'''

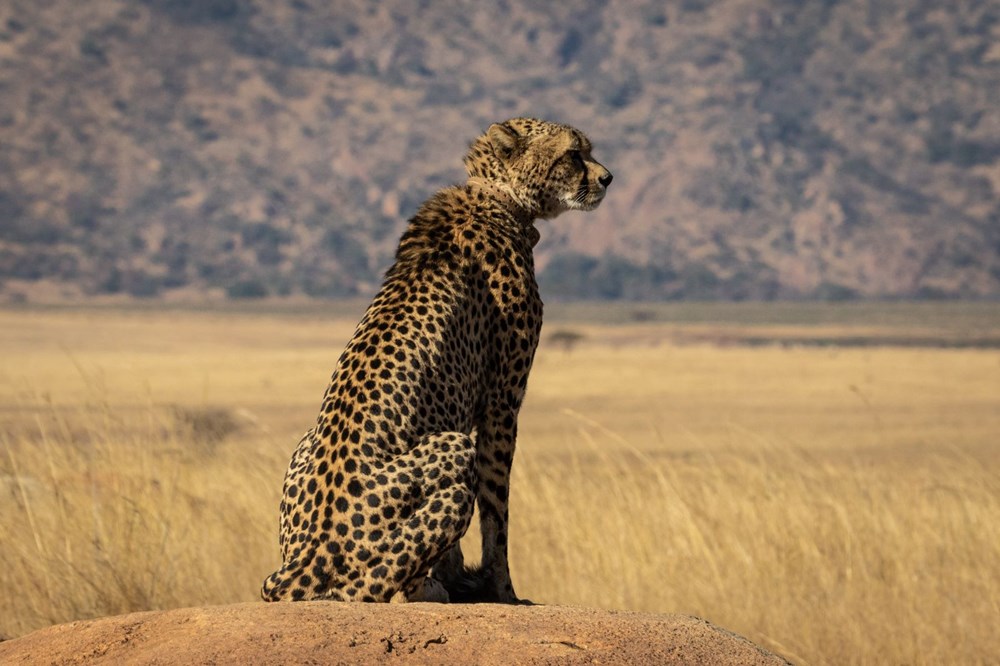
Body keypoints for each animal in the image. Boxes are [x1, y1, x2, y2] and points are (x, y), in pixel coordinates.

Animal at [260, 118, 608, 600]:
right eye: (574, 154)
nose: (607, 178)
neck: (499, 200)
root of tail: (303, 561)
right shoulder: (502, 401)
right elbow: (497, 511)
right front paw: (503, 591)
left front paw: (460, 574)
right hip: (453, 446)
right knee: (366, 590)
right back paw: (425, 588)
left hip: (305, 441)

'''
'''

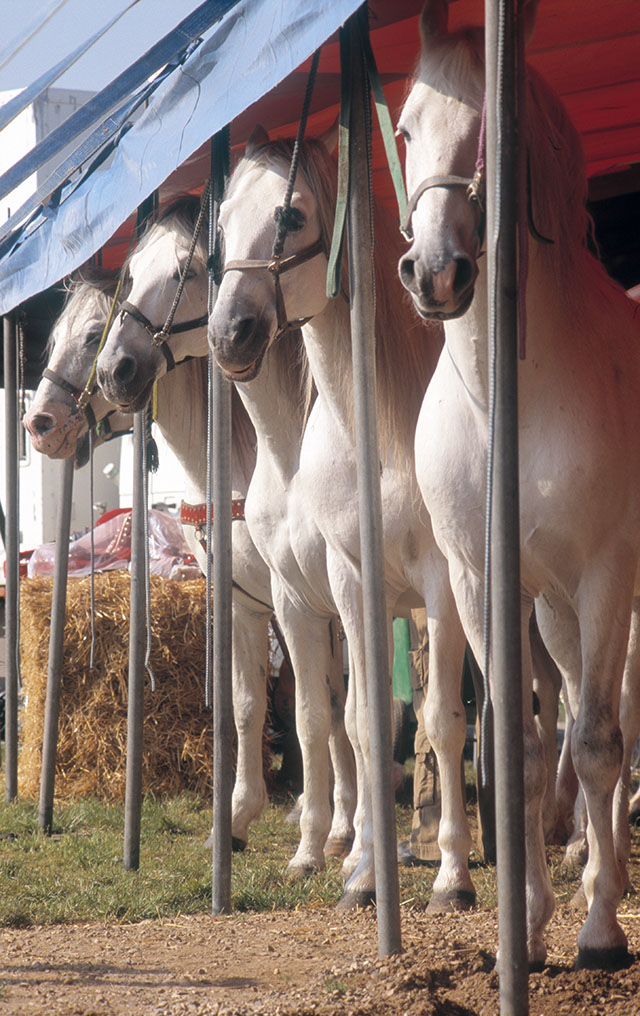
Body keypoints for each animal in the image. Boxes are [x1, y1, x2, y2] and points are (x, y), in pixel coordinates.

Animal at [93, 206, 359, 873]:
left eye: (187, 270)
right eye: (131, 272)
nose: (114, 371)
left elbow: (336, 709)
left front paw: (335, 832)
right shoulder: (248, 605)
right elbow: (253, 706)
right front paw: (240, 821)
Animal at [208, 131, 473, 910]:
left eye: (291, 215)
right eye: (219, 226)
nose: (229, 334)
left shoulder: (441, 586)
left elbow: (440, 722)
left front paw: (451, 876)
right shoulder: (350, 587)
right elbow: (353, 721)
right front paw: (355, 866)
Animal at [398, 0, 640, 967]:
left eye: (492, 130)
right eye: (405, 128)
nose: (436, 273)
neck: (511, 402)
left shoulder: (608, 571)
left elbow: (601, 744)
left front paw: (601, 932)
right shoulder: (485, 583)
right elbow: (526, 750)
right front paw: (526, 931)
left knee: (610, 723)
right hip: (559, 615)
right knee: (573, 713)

'''

Your goal: Looking at the data above, return every line from the one with "left elbow: (601, 744)" down to the one with "right knee: (573, 713)", exactly and inclusively.

Task result:
left elbow: (601, 744)
left front paw: (601, 932)
right shoulder: (485, 583)
right elbow: (526, 750)
right front paw: (526, 931)
left knee: (610, 723)
right hip: (559, 615)
right knee: (573, 713)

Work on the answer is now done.